The Japanese love telling people how one of the nicest things about Japan is that "it has four distinct seasons." I used to laugh and tell them, "You're not the only one. Europe has distinct seasons. So do many parts of the American Continent…" But I'm beginning to understand what they mean.
In Coastal California, the seasons are long and fuzzy. The rainy winter season might not be rainy at all. It can feel like summer for weeks. Summers can be chilly. Or freakishly hot. Many years it is both. I was amazed at how we had irises blooming for months! I think the last one bloomed in mid- or late-summer. The hydrangeas are still rioting. Wisteria are around forever.

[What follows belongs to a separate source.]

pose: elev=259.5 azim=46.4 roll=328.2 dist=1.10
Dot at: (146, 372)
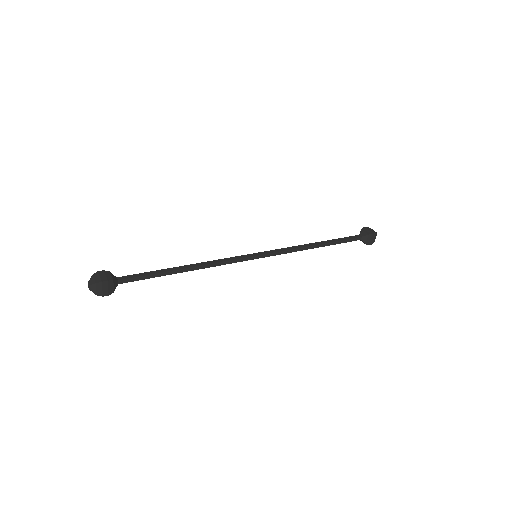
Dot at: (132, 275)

Not so in Japan. Cherry blossoms come in late March or early April and bloom quite suddenly. Then, a week later, they abruptly scatter, carpeting streets, parks, neighborhoods in tissue pink. Azaleas have a slightly longer season, but you won't see any in the early spring or summer. We associate hydrangeas with the rainy season. When the rain is over (abruptly, one day) the hot humid summer jumps in and any hydrangeas still around will brown and wilt in a matter of days, if not hours.
Cut in, cut out. There are no long dissolves here.
It's nurtured a certain kind of sensibility in Japanese people. We love the melancholy associated with fleeting beauty. We dislike that which tenaciously hangs on. It's the kind of sensibility that created its own form of Buddhism, Zen. And kamikaze pilots. Life is beautiful because it's so temporary, so short.
The air now is filled with the sweet smell of kinmokusei. It's like jasmine and candy and a young girl's first perfume. A little piece of heaven for the hard working masses.